Turn a deaf ear to the aid agencies that tell you they cannot recruit quality employees without compensation packages that are far larger than what they could make in the for-profit world; the pay is essentially tax-free and NGOs already cover virtually everything, including room and board and all kinds of paid vacations. In Abaarso Tech's short history our teachers have included Ivy League graduates, a Ph.D. in physics, a Ph.D. in chemistry and nearly 20 well-trained, native English-speaking American, Canadian or British teachers. Our $3,000 annual salary basically pays interest on their college loans with enough left over for the occasional can of Pringles. Our staff works 70-hour weeks because they are motivated by the mission's goal and feel ownership for its success.

Managing a single geographic market with executives on the ground, highly efficient costs and properly motivated employees was a good start. But our nonprofit still needed to offer programs that the Somali people would value. Somaliland is one of the poorest nations in the world, but that doesn't mean Somalis won't scrape together what they have to buy something good. Just 20 months after landing here, Abaarso Tech has 100 students in its secondary boarding school, 100 in adult English classes, 20 in the undergraduate School of Finance, 50 in primary-school tutoring and 30 in the graduate business courses. Almost all of those 300 enrollees find a way to pay something towards their education. One of our top boarding-school students cannot afford much, but his family still brings us a bag of fruit each term as their way of saying "thank you." On the other extreme, we have a couple of wealthy British Somalis who left U.K. private school to join our boarding school at a tuition of $5,000 a year. Our program is a living repudiation of the notion that development beneficiaries need be paid to accept the services of their benefactors. Today, our program's net operating loss is approximately equivalent to the compensation package of a typical NGO worker.

Which brings me to a second question for the taxpayers and donors who, over the past few years, have provided hundreds of millions of dollars of aid to Somaliland: Even accepting that our boarding school and finance program would have been too sophisticated for a typical development agency, why, after spending all that money and far more time on the ground, has no other NGO thought to provide native English-speaking teachers for adult English courses? We just started the program in January, charging $200 for three months of classes, and our phones won't stop ringing with Somalis who want to pay to learn proper English. This isn't brain surgery; it is just listening to what the customers are asking for and finding a way to provide it at a reasonable cost. It is exactly what Marriott does every day.

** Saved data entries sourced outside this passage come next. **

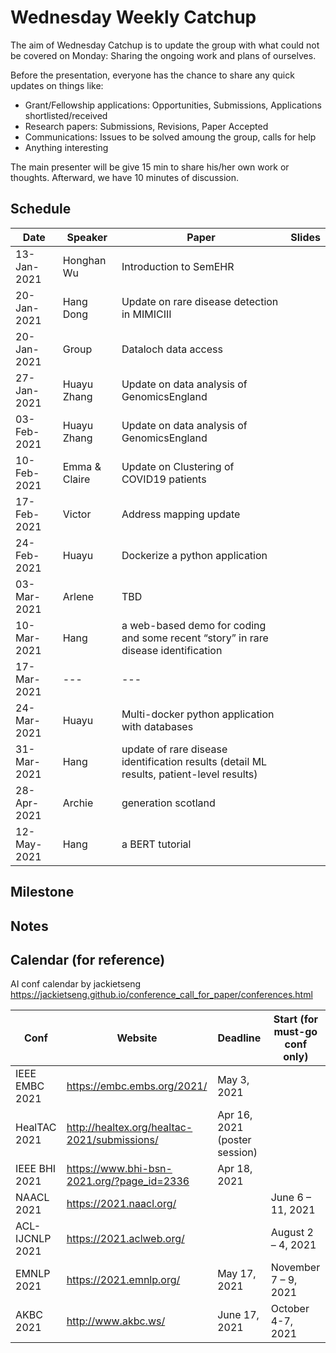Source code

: # Wednesday Weekly Catchup

The aim of Wednesday Catchup is to update the group with what could not be covered on Monday: Sharing the ongoing work and plans of ourselves.

Before the presentation, everyone has the chance to share any quick updates on things like:
* Grant/Fellowship applications: Opportunities, Submissions, Applications shortlisted/received
* Research papers: Submissions, Revisions, Paper Accepted
* Communications: Issues to be solved amoung the group, calls for help
* Anything interesting


The main presenter will be give 15 min to share his/her own work or thoughts. Afterward, we have 10 minutes of discussion.

## Schedule

| Date       | Speaker   | Paper                                                                                                                                              | Slides |
|------------|-----------|----------------------------------------------------------------------------------------------------------------------------------------------------|--------|
| 13-Jan-2021 | Honghan Wu | Introduction to SemEHR|  |
| 20-Jan-2021 | Hang Dong | Update on rare disease detection in MIMICIII |  | 
| 20-Jan-2021 | Group | Dataloch data access |   |
| 27-Jan-2021 | Huayu Zhang | Update on data analysis of GenomicsEngland |  |
| 03-Feb-2021 | Huayu Zhang | Update on data analysis of GenomicsEngland |  |
| 10-Feb-2021 | Emma & Claire | Update on Clustering of COVID19 patients |  |
| 17-Feb-2021 | Victor | Address mapping update |  |
| 24-Feb-2021 | Huayu | Dockerize a python application |  |
| 03-Mar-2021 | Arlene | TBD |  |
| 10-Mar-2021 | Hang | a web-based demo for coding and some recent “story” in rare disease identification |  |
| 17-Mar-2021 | --- | --- |  | 
| 24-Mar-2021 | Huayu | Multi-docker python application with databases |  | 
| 31-Mar-2021 | Hang | update of rare disease identification results (detail ML results, patient-level results) | |
| 28-Apr-2021 | Archie | generation scotland |
| 12-May-2021 | Hang | a BERT tutorial | |

## Milestone


## Notes

## Calendar (for reference)
AI conf calendar by jackietseng https://jackietseng.github.io/conference_call_for_paper/conferences.html

| Conf      | Website   | Deadline | Start (for must-go conf only)|
|------------|----------------------------------------------------------------------------------------------------------------------------------------------------|--------|--------|
|IEEE EMBC 2021| https://embc.embs.org/2021/| May 3, 2021| |
|HealTAC 2021| http://healtex.org/healtac-2021/submissions/| Apr 16, 2021 (poster session)| |
|IEEE BHI 2021| https://www.bhi-bsn-2021.org/?page_id=2336| Apr 18, 2021| |
|NAACL 2021| https://2021.naacl.org/ | | June 6 – 11, 2021 |
|ACL-IJCNLP 2021| https://2021.aclweb.org/ | | August 2 – 4, 2021 |
|EMNLP 2021| https://2021.emnlp.org/ | May 17, 2021 | November 7 – 9, 2021 |
|AKBC 2021| http://www.akbc.ws/ | June 17, 2021  | October 4-7, 2021 |
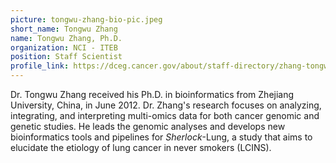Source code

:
 ```yaml
---
picture: tongwu-zhang-bio-pic.jpeg
short_name: Tongwu Zhang
name: Tongwu Zhang, Ph.D.
organization: NCI - ITEB
position: Staff Scientist
profile_link: https://dceg.cancer.gov/about/staff-directory/zhang-tongwu
---
```


Dr. Tongwu Zhang received his Ph.D. in bioinformatics from Zhejiang University, China, in June 2012. Dr. Zhang's research focuses on analyzing, integrating, and interpreting multi-omics data for both cancer genomic and genetic studies. He leads the genomic analyses and develops new bioinformatics tools and pipelines for *Sherlock*-Lung, a study that aims to elucidate the etiology of lung cancer in never smokers (LCINS).

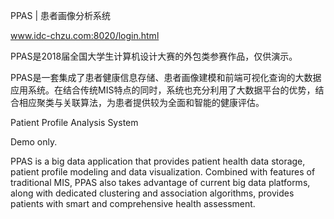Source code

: PPAS | 患者画像分析系统

www.idc-chzu.com:8020/login.html

PPAS是2018届全国大学生计算机设计大赛的外包类参赛作品，仅供演示。

PPAS是⼀套集成了患者健康信息存储、患者画像建模和前端可视化查询的⼤数据应⽤系统。在结合传统MIS特点的同时，系统也充分利用了⼤数据平台的优势，结合相应聚类与关联算法，为患者提供较为全面和智能的健康评估。


Patient Profile Analysis System

Demo only. 

PPAS is a big data application that provides patient health data storage, patient profile modeling and data visualization. Combined with features of traditional MIS, PPAS also takes advantage of current big data platforms, along with dedicated clustering and association algorithms, provides patients with smart and comprehensive health assessment.
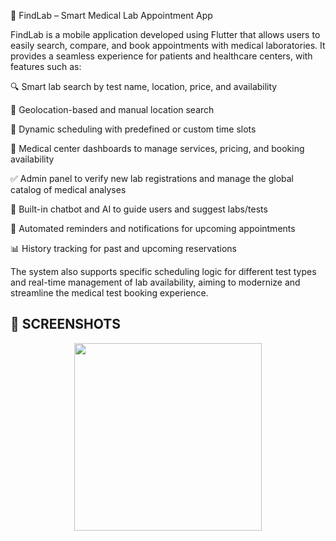 🧠 FindLab – Smart Medical Lab Appointment App


FindLab is a mobile application developed using Flutter that allows users to easily search, compare, and book appointments with medical laboratories. It provides a seamless experience for patients and healthcare centers, with features such as:

🔍 Smart lab search by test name, location, price, and availability

📍 Geolocation-based and manual location search

📅 Dynamic scheduling with predefined or custom time slots

🏥 Medical center dashboards to manage services, pricing, and booking availability

✅ Admin panel to verify new lab registrations and manage the global catalog of medical analyses

💬 Built-in chatbot and AI to guide users and suggest labs/tests

🔔 Automated reminders and notifications for upcoming appointments

📊 History tracking for past and upcoming reservations

The system also supports specific scheduling logic for different test types and real-time management of lab availability, aiming to modernize and streamline the medical test booking experience.

## 📸 SCREENSHOTS

<p align="center">
  <img src="https://github.com/user-attachments/assets/507e639a-e832-48d2-835e-902041b379eb" width="300">
</p>
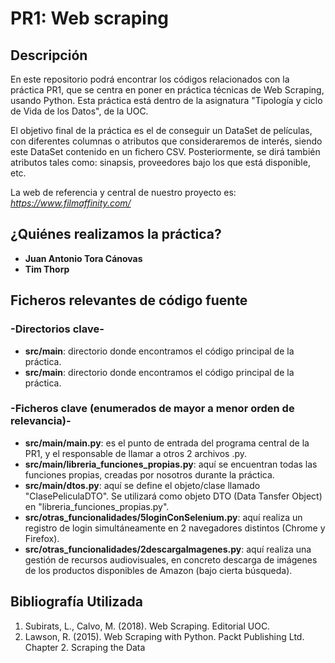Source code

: # PR1: Web scraping

## Descripción

En este repositorio podrá encontrar los códigos relacionados con la práctica PR1, que se centra en poner en práctica técnicas de Web Scraping, usando Python.
Esta práctica está dentro de la asignatura "Tipología y ciclo de Vida de los Datos", de la UOC. 

El objetivo final de la práctica es el de conseguir un DataSet de películas, con diferentes columnas o atributos que consideraremos de interés, siendo este DataSet contenido en un fichero CSV.
Posteriormente, se dirá también atributos tales como: sinapsis, proveedores bajo los que está disponible, etc.

La web de referencia y central de nuestro proyecto es: _https://www.filmaffinity.com/_

## ¿Quiénes realizamos la práctica?

* **Juan Antonio Tora Cánovas** 
* **Tim Thorp**

## Ficheros relevantes de código fuente
### -Directorios clave-
* **src/main**: directorio donde encontramos el código principal de la práctica.
* **src/main**: directorio donde encontramos el código principal de la práctica.
### -Ficheros clave (enumerados de mayor a menor orden de relevancia)-
* **src/main/main.py**: es el punto de entrada del programa central de la PR1, y el responsable de llamar a otros 2 archivos .py.
* **src/main/libreria_funciones_propias.py**: aquí se encuentran todas las funciones propias, creadas por nosotros durante la práctica. 
* **src/main/dtos.py**: aquí se define el objeto/clase llamado "ClasePeliculaDTO". Se utilizará como objeto DTO (Data Tansfer Object) en "libreria_funciones_propias.py".
* **src/otras_funcionalidades/5loginConSelenium.py**: aquí realiza un registro de login simultáneamente en 2 navegadores distintos (Chrome y Firefox).
* **src/otras_funcionalidades/2descargaImagenes.py**: aquí realiza una gestión de recursos audiovisuales, en concreto descarga de imágenes de los productos disponibles de Amazon (bajo cierta búsqueda).

## Bibliografía Utilizada

1. Subirats, L., Calvo, M. (2018). Web Scraping. Editorial UOC.
2. Lawson, R. (2015). Web Scraping with Python. Packt Publishing Ltd. Chapter 2.
Scraping the Data
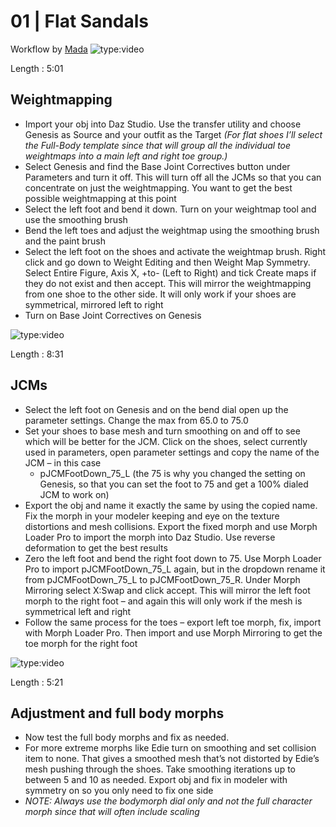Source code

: # 01 | Flat Sandals
Workflow by [Mada](https://www.daz3d.com/mada)
![type:video](https://www.youtube.com/embed/5_D6OZ-d1ko)

Length : 5:01

## Weightmapping

- Import your obj into Daz Studio. Use the transfer utility and choose Genesis as Source and your outfit as the Target
  *(For flat shoes I’ll select the Full-Body template since that will group all the individual toe weightmaps into a main left and right toe group.)*
- Select Genesis and find the Base Joint Correctives button under Parameters and turn it off. This will turn off all the JCMs so that you can concentrate on just the weightmapping. You want to get the best possible weightmapping at this point
- Select the left foot and bend it down. Turn on your weightmap tool and use the smoothing brush
- Bend the left toes and adjust the weightmap using the smoothing brush and the paint brush
- Select the left foot on the shoes and activate the weightmap brush. Right click and go down to Weight Editing and then Weight Map Symmetry. Select Entire Figure, Axis X, +to- (Left to Right) and tick Create maps if they do not exist and then accept. This will mirror the weightmapping from one shoe to the other side. It will only work if your shoes are symmetrical, mirrored left to right
- Turn on Base Joint Correctives on Genesis

![type:video](https://www.youtube.com/embed/8n2UWTRr8qM)

Length : 8:31

## JCMs

- Select the left foot on Genesis and on the bend dial open up the parameter settings. Change the max from 65.0 to 75.0
- Set your shoes to base mesh and turn smoothing on and off to see which will be better for the JCM. Click on the shoes, select currently used in parameters, open parameter settings and copy the name of the JCM – in this case
  - pJCMFootDown_75_L (the 75 is why you changed the setting on Genesis, so that you can set the foot to 75 and get a 100% dialed JCM to work on)
- Export the obj and name it exactly the same by using the copied name. Fix the morph in your modeler keeping and eye on the texture distortions and mesh collisions. Export the fixed morph and use Morph Loader Pro to import the morph into Daz Studio. Use reverse deformation to get the best results
- Zero the left foot and bend the right foot down to 75. Use Morph Loader Pro to import pJCMFootDown_75_L again, but in the dropdown rename it from pJCMFootDown_75_L to pJCMFootDown_75_R. Under Morph Mirroring select X:Swap and click accept. This will mirror the left foot morph to the right foot – and again this will only work if the mesh is symmetrical left and right
- Follow the same process for the toes – export left toe morph, fix, import with Morph Loader Pro. Then import and use Morph Mirroring to get the toe morph for the right foot

![type:video](https://www.youtube.com/embed/UBSa9e_Vzm0)

Length : 5:21

## Adjustment and full body morphs

- Now test the full body morphs and fix as needed.
- For more extreme morphs like Edie turn on smoothing and set collision item to none. That gives a smoothed mesh that’s not distorted by Edie’s mesh pushing through the shoes. Take smoothing iterations up to between 5 and 10 as needed. Export obj and fix in modeler with symmetry on so you only need to fix one side
- *NOTE: Always use the bodymorph dial only and not the full character morph since that will often include scaling*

Somalis are good people who could use well-spent aid money to rebuild their country from an awful civil war (which was in part caused and funded by Western food aid—see Michael Maren's 1997 book, "The Road to Hell"). However, until we take the perverse incentives out of the international NGO business, and only provide funding to those organizations whose executives are on the ground overseeing the otherwise unmanageable, the bulk of the money spent on international aid will, at best, be wasted.